Work order :: Pull out the lines of the listing below from the line with "Which series has" through the end of the listing, and copy them unchanged, leaving out the pictures.

[Figure understanding tasks]

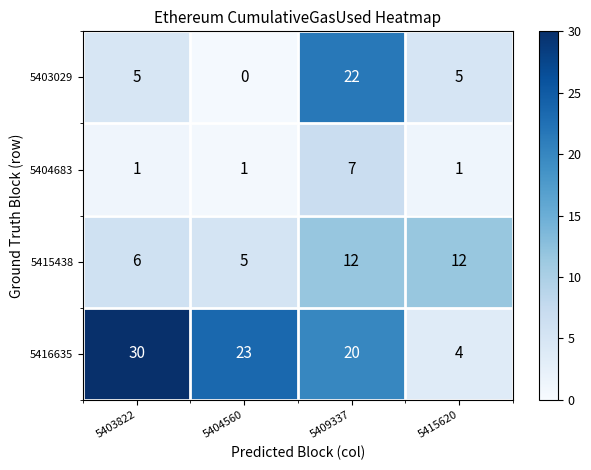

Is it true that 5404683 equals 1 at 5404560?

True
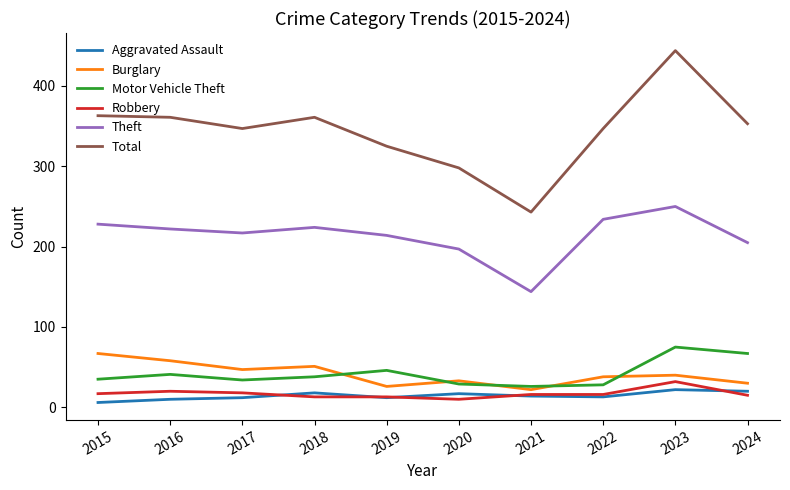

Which series has the largest range (max minus min)?

Total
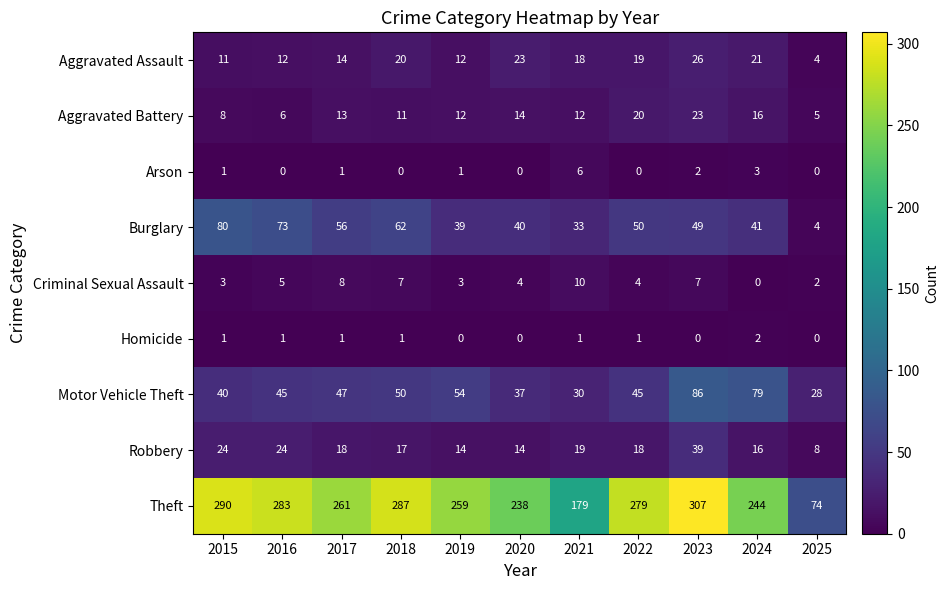

What is the lowest value of the Aggravated Battery series?

5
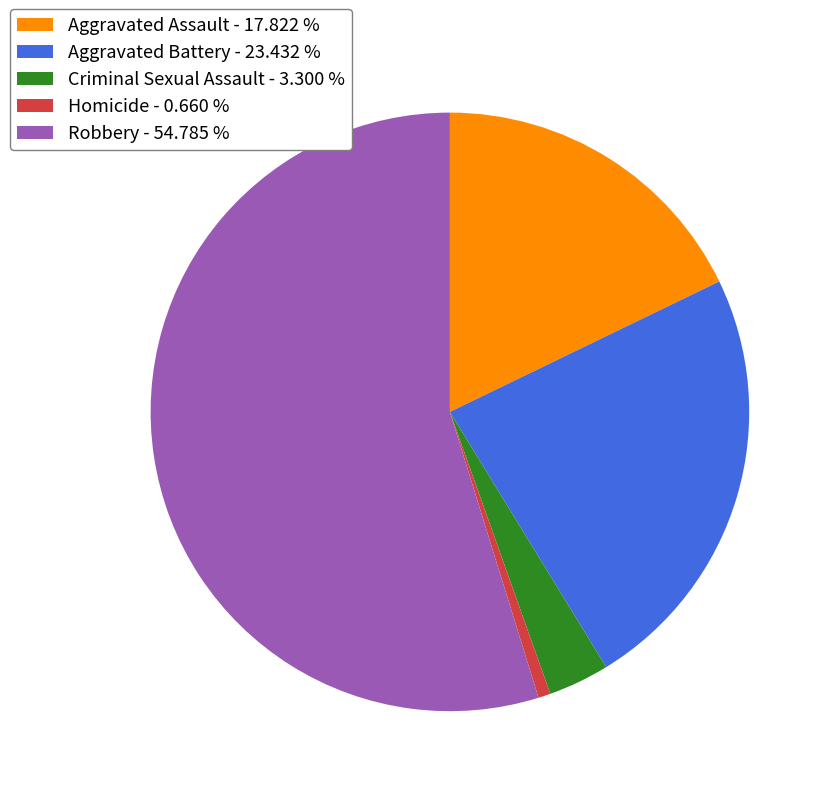

Which slice is the largest?

Robbery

Answer box ::
Which series has the largest range (max minus min)?

Total

What is the lowest value of the Aggravated Battery series?

5

Which slice is the largest?

Robbery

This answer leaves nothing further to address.